My husband and I have been married 15 years now and about a year ago became parents to the baby that we love more than anything. Before I had my daughter, I did not have a clue this kind of love existed. She is my everything and reason to smile every single day. 
However, our marriage is another story. I don’t remember when I felt really happy and satisfied with our relationship. I just don’t know what to do anymore. We fight every day, multiple times. For example – we got home late last night after being away for the weekend. 
A friend of ours came by to help with something and I asked my H not do bring him to our bedrooms because I did not have time to clean. I was giving bath to our baby when I heard him giving the tour through our messiness. I felt angry and disrespected. He did not have to take him in our bedroom but he decided that whatever he was telling him about was more important than my simple request. I completely understand that it’s my fault I didn’t clean it, but why he has to ignore it like that? I felt so ashamed. I yelled at him out of frustration. He said he have seen it in worse shape, so what?! I stopped talking to him after that because all he was saying was that he did not do anything wrong and all was just my fault. When I did not respond, he said to think twice if I won’t answer him. 

At this point, I am simply tired. When we talk or I ask him something, he answers me with smart-butt question kinda answers. “can’t you see?” Does it look like this or that” or criticize things I do with some unnecessary comments. I forgot to put yogurt in fridge right away, then he took it, ask why I did not and then said “what can I say!?... and just acted as if I did the worst thing ever. Or at least that’s how I felt about it. I constantly clean things after him and hardly ever do remarks about it. I honestly don’t know how to be calm when he pushes my buttons. I keep telling myself that I have to react differently, but when it comes to it, I don’t handle it well and I feel bad about it because of our baby girl. Then he tells me to stop yelling. “ See, baby, mommy is going crazy…” He even tells her things like that. I don’t ever tell her stuff like that about him when he is behaving badly. 
When H tries to be intimate and kiss me, which I hardly enjoy, all I can think of is him not cleaning his teeth before sleep. It bothers me. He does it 5 out of 7 days. I don’t feel any spark, anything really.

Don’t take me wrong, he is a good guy and great father, but the way we are right now is not nice or fulfilling. I don’t want to give up on our marriage because I want our baby to have family, but at the same time, I feel that things are just getting worse between us. How can I make it better? We did MC in the past. It helped for a while but he would not go back now. Maybe I need it for myself anyway. Sorry so long. I had to get it out.


----------



## uhtred (Jun 22, 2016)

Having children can be extremely stressful, but there are things you should both be able to do. 

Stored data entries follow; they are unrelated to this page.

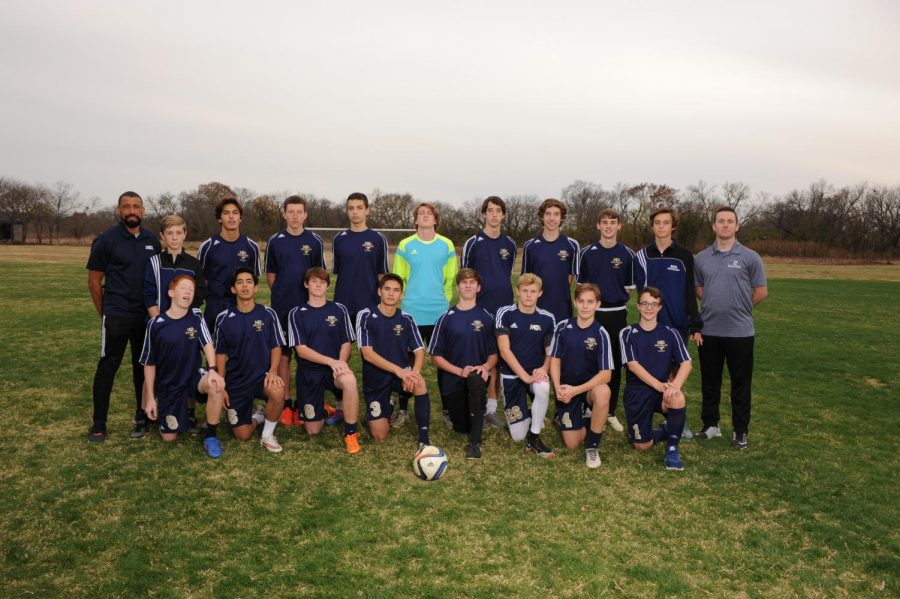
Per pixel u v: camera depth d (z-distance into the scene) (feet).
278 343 16.65
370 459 15.28
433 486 13.69
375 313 16.75
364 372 16.70
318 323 16.85
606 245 18.48
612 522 12.10
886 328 42.01
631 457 15.96
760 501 13.32
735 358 16.79
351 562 10.33
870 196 203.21
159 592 9.35
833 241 193.88
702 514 12.60
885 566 10.77
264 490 13.17
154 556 10.39
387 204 197.57
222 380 15.12
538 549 10.93
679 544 11.32
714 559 10.80
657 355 16.49
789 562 10.80
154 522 11.60
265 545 10.84
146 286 16.21
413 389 16.07
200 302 16.87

What are his largest complaints in the marriage?

It sounds like his hygiene and other issues have caused you to not be sexually attracted to him anymore. If he fixed that, what else would he need to do for you to feel attraction?


----------



## Jamie296 (Apr 15, 2017)

Sounds to me like you are feeling stuck. I think personally, you guys should talk about things and maybe come to a compromise. Try dating a bit to get the spark back. Try to find a way to approach him that may not bring up his defenses and you try to be calm when speaking to him. Right now, i think you both are looking for arguments because you are both bored with each other. Marriage in itself is alot of work, but having a new baby and a smart ass husband doesn't help the situation. I know that from experience. I have 5 children but my youngest is my step son at 10 and my oldest is my bio daughter at 19 and my wife and i have to find ways to talk with each other without all the drama so we won't argue. Children and money seem to be the biggest stressors in marriage. I have plenty of children and no money lol but we make it work. 
He definitely needs to respect your wishes but he's obviously proud of you guys house because he's wanting to show it off, maybe. 

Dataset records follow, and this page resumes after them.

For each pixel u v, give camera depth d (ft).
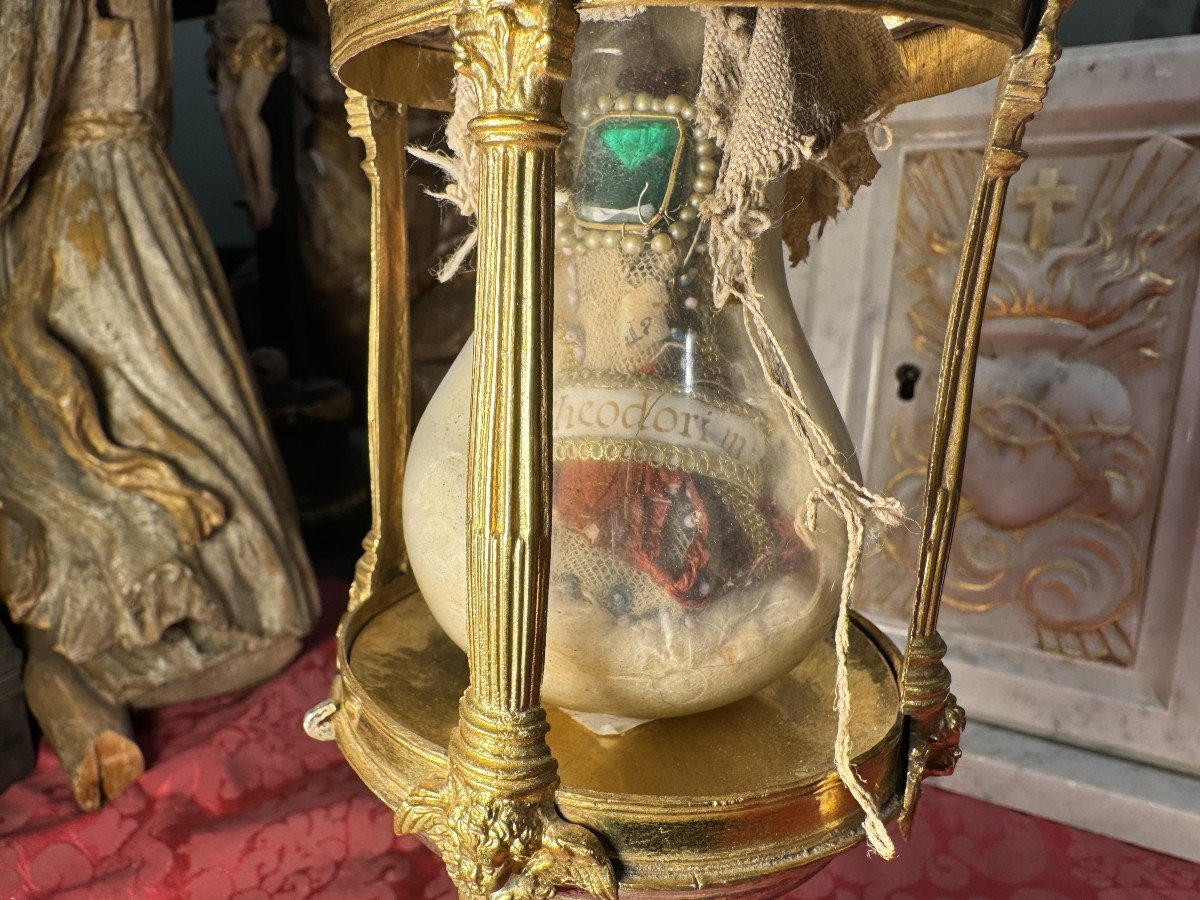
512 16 0.89
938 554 1.29
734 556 1.22
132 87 2.86
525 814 1.02
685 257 1.27
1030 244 2.48
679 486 1.21
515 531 0.97
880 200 2.68
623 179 1.25
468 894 1.09
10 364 2.72
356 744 1.33
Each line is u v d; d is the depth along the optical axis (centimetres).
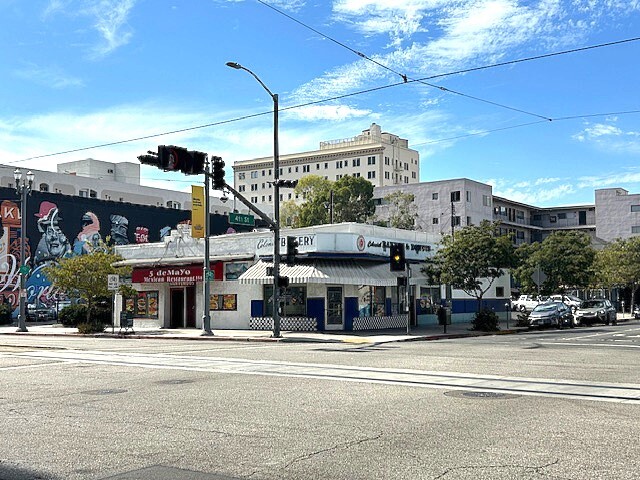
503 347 2419
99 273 3738
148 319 4103
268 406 1070
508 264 3681
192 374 1538
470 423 920
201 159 2545
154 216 6322
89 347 2550
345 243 3488
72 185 6762
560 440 809
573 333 3494
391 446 784
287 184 3097
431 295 4253
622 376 1466
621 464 693
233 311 3741
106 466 707
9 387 1340
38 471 690
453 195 8875
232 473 674
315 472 675
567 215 10331
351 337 3031
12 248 5272
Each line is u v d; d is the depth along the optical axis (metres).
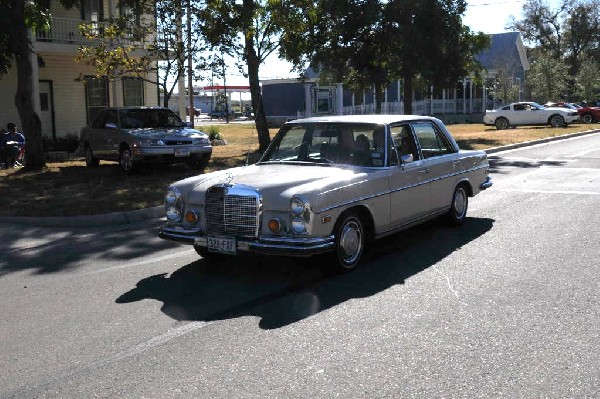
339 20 22.36
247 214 6.03
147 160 13.73
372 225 6.75
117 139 14.39
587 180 12.84
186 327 5.03
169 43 17.66
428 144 8.05
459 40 22.88
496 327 4.84
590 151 19.20
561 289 5.75
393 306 5.39
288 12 17.78
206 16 17.06
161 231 6.66
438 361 4.25
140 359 4.42
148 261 7.29
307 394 3.82
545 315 5.08
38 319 5.36
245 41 18.23
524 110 33.62
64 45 20.98
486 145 20.98
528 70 52.72
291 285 6.12
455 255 7.09
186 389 3.93
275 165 7.14
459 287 5.89
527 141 22.69
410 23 21.81
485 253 7.14
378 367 4.17
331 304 5.50
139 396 3.86
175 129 14.81
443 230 8.44
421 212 7.58
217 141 24.73
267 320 5.14
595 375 3.99
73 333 4.98
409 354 4.37
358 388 3.88
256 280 6.34
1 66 14.24
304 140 7.36
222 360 4.36
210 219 6.29
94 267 7.09
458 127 37.22
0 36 13.58
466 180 8.62
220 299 5.75
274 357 4.38
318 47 22.55
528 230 8.28
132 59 18.59
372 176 6.66
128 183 12.51
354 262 6.54
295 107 50.94
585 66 54.66
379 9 22.06
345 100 49.41
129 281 6.45
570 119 32.88
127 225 9.46
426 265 6.71
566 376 3.98
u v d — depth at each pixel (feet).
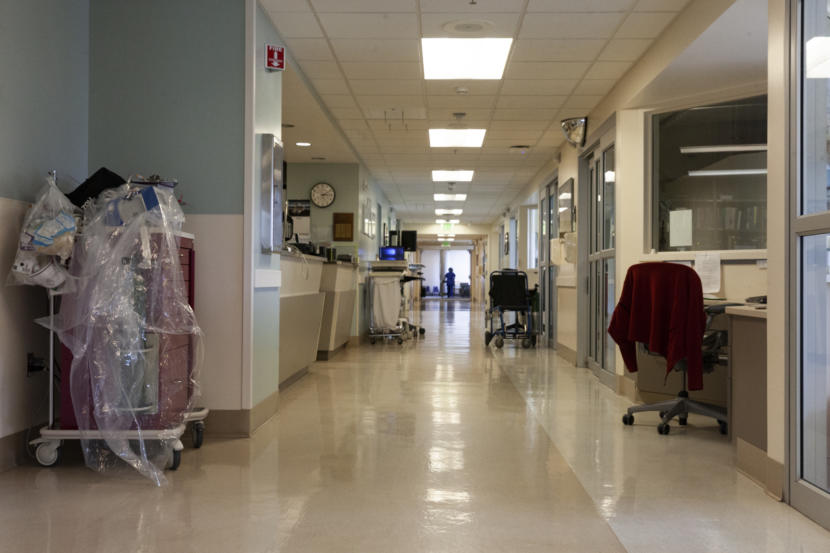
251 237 13.98
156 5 14.11
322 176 32.73
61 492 10.05
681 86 17.22
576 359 25.70
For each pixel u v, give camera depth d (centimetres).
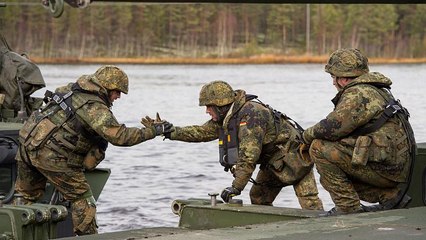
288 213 866
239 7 9700
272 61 9469
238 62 9544
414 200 970
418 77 6291
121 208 1598
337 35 9575
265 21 9738
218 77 6481
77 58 9138
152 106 3928
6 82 1178
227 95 1014
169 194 1750
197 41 9625
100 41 9288
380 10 9469
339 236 688
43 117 1002
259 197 1131
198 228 895
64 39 9106
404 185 916
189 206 902
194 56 9456
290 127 1080
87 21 9231
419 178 967
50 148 995
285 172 1078
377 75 878
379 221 745
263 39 9700
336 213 866
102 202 1659
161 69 8131
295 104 3928
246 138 1003
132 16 9350
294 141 1077
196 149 2394
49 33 9075
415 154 886
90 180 1105
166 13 9556
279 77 6462
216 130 1033
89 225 1010
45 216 870
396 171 871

Sent from my SM-N920P using Tapatalk


----------



## Vinnydee (Jan 4, 2016)

In my much younger days I dated a few married women. They all said that their husband is a nice guy and father but they needed more. All but one ended up divorced. The one who is still married, is so only because her husband decided to look the other way rather than divorce. It takes a lot more than being a good father and man to keep a marriage together.


----------



## SlowlyGoingCrazy (Jun 2, 2011)

Sounds like some communication issues, on your end as well. Neither silence or yelling is productive. Why would he not go back to MC now? If you phrased it as a WE need to work on our communication skills so WE can get to a better place it may go further than just coming to him with a bunch of his problems he needs to work on.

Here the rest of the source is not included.